Identification of changes in the functional profile of the cardiac ryanodine receptor caused by the coupled gating phenomenon.

The objective of this work was to identify and further characterize potential changes in the functional profile of the cardiac ryanodine receptor (RyR2) channel caused by the coupled gating phenomenon. By reconstituting an ion channel into a planar lipid membrane, we showed that coupled RyR2 channels were activated by cytosolic Ca(2+) with similar efficacy and potency as reported for the single RyR2 channel. In contrast, all examined parameters of gating kinetics were affected by the functional interaction between channels. Ignoring brief closings during main open events, the average open and closed times were considerably prolonged and the frequency of opening was reduced. Interestingly, when luminal Ca(2+) was used as a charge carrier, Ca(2+)-activated coupled RyR2 channels did not exhibit a sudden switch from slow to fast gating kinetics at an open probability of 0.5 as reported for the single RyR2 channel. Regarding flicker gating, the average closed time was significantly shorter and the frequency of closing was greatly enhanced.
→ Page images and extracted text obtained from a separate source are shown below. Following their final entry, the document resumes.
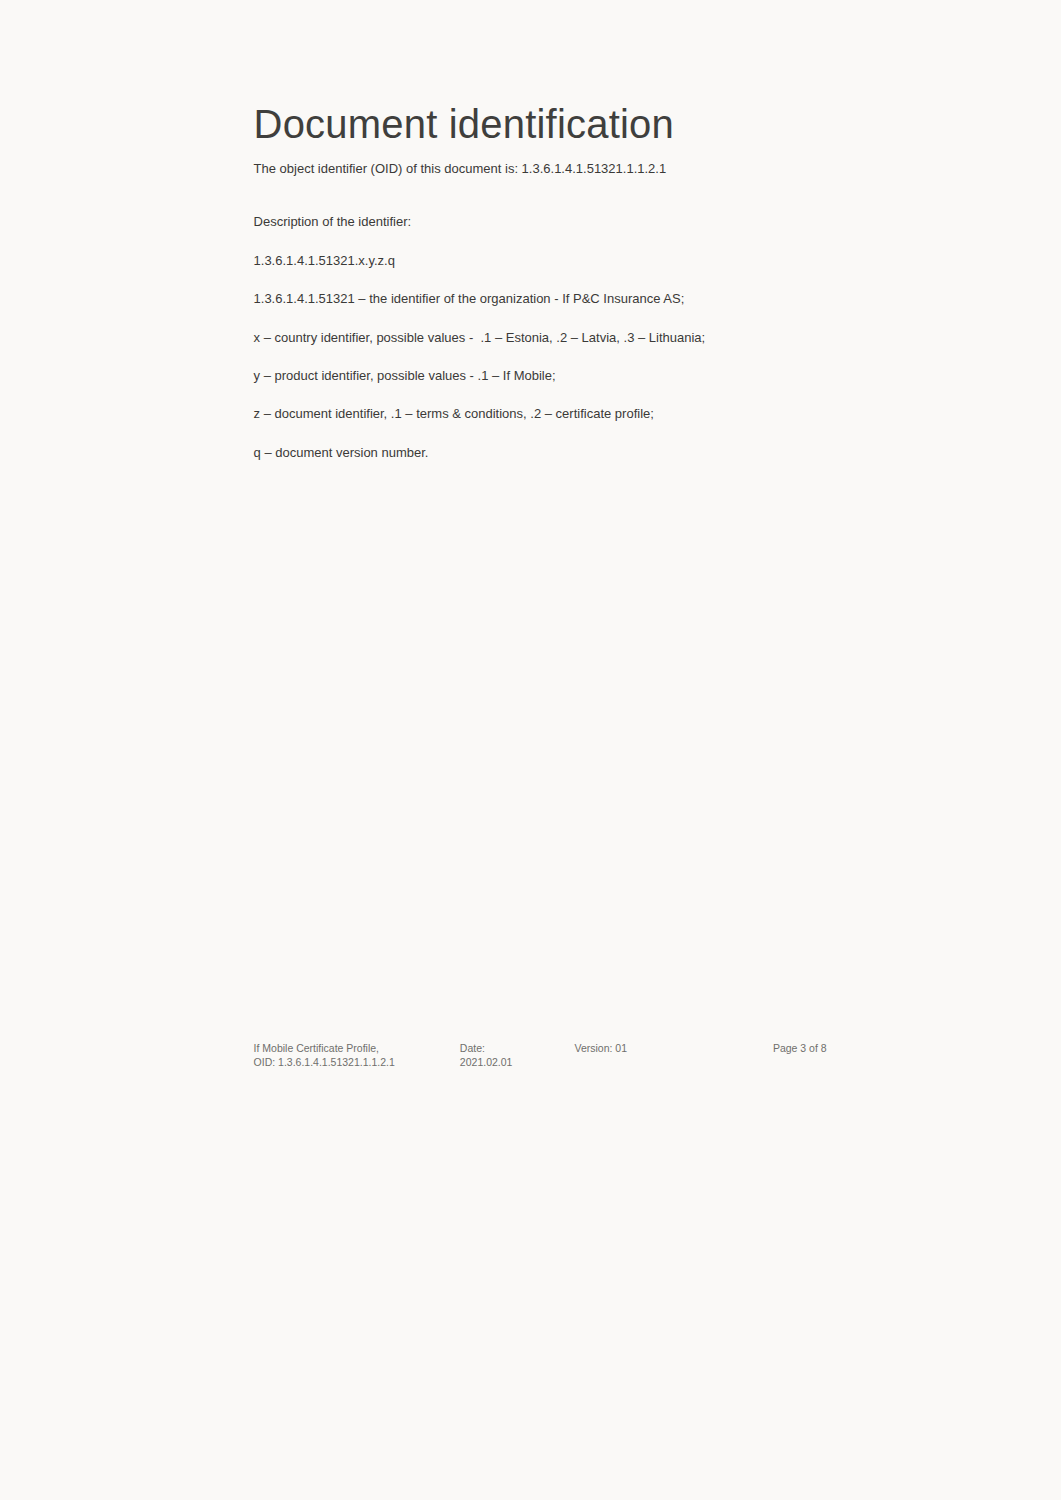Document identification
The object identifier (OID) of this document is: 1.3.6.1.4.1.51321.1.1.2.1
Description of the identifier:
1.3.6.1.4.1.51321.x.y.z.q
1.3.6.1.4.1.51321 – the identifier of the organization - If P&C Insurance AS;
x – country identifier, possible values - .1 – Estonia, .2 – Latvia, .3 – Lithuania;
y – product identifier, possible values - .1 – If Mobile;
z – document identifier, .1 – terms & conditions, .2 – certificate profile;
q – document version number.
If Mobile Certificate Profile,
OID: 1.3.6.1.4.1.51321.1.1.2.1
Date:
2021.02.01
Version: 01
Page 3 of 8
Furthermore, in contrast to the single RyR2 channel, both parameters for coupled channels were independent of cytosolic Ca(2+). Selected permeation properties of coupled RyR2 channels were comparable to those found for the single RyR2 channel. The Ca(2+) current amplitude-luminal Ca(2+) relationship displayed a simple saturation and the channel selectivity for Ba(2+) and Ca(2+) ions was similar. Our results suggest that the major targets influenced by coupled gating are likely the gates of individual RyR2 channels recruited into a functional complex, thus ensuring the correlation of Ca(2+) fluxes.